By Eric Bradner, Evansville Courier & Press

- Though Democrats who control the Indiana House are nervous about the effects that constitutional property tax caps would have on local governments, they started a charge Monday toward an early 2010 vote that would give voters the final say.

The House Ways and Means Committee is meeting today at the Statehouse, hearing from supporters of amending Indiana's constitution to include property tax caps and opponents. Delayed because Indianapolis roads were slowed by snow, fewer than half of the committee's 25 members were in attendance as the meeting started.

The fiscal panel will not vote on the caps Monday, but its chairman, Rep. Bill Crawford, D-Indianapolis, said it will vote on the constitutional amendment prior to the legislative session's Jan. 5 beginning. If it wins the panel's approval, the amendment moves to the full House, where Speaker B. Patrick Bauer, D-South Bend, has signaled he will give it a vote.

Meanwhile, the Senate Tax and Fiscal Policy Committee planned to vote on the amendment Tuesday. Since Republicans control that chamber, it is expected to easily win passage both in that panel and in the full Senate.

State lawmakers in 2008 voted to phase in property tax caps of 1 percent for homes, 2 percent for farms and rental property and 3 percent for businesses. According to estimates by the Legislative Services Agency, the General Assembly's non-partisan research arm, those caps would save property taxpayers - and cost local governments - $465 million in 2010 and $488 million in 2011.
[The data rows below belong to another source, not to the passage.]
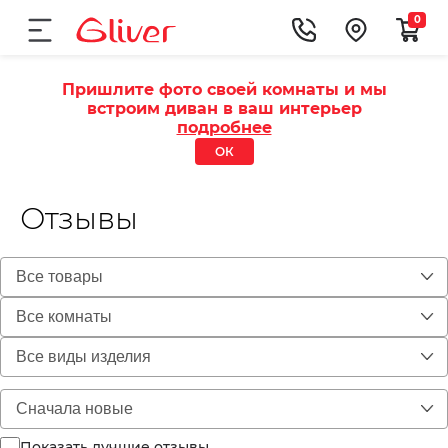
0
Пришлите фото своей комнаты и мы
встроим диван в ваш интерьер
подробнее
ОК
Отзывы
Показать лучшие отзывы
Lawmakers also voted in 2008 to amend those caps into Indiana's constitution. To complete that process, the amendment needs to be passed by both the House and the Senate this year and approved by voters in a November 2010 statewide referendum in order.

Democrats have long argued that while property tax caps might save homeowners money, the steps the state has taken to make up for that loss, such as raising the sales tax from 6 to 7 percent, simply shift the burden.

They point out that allowing local governments to increase other taxes could amount to a tax shift, not a reduction.

Rep. Ed Delaney, D-Indianapolis, raised questions about whether Indiana's system of allowing counties to adopt local-option income taxes does just that.

"Is it fair to say that our local option income tax system is not designed for the constitutional amendment we're talking about passing?" Delaney said.

Democrats have argued that if tax caps are to be written into Indiana's constitution, they must be coupled with legislation preventing property assessments from rising wildly from year to year.

House Bill 1004, which would cap the amounts assessments could increase, was scheduled to be considered Monday as well. However, due to snow, that bill's author, Democratic Rep. Dale Grubb of Covington, could not attend. Instead, lawmakers will discuss it Wednesday.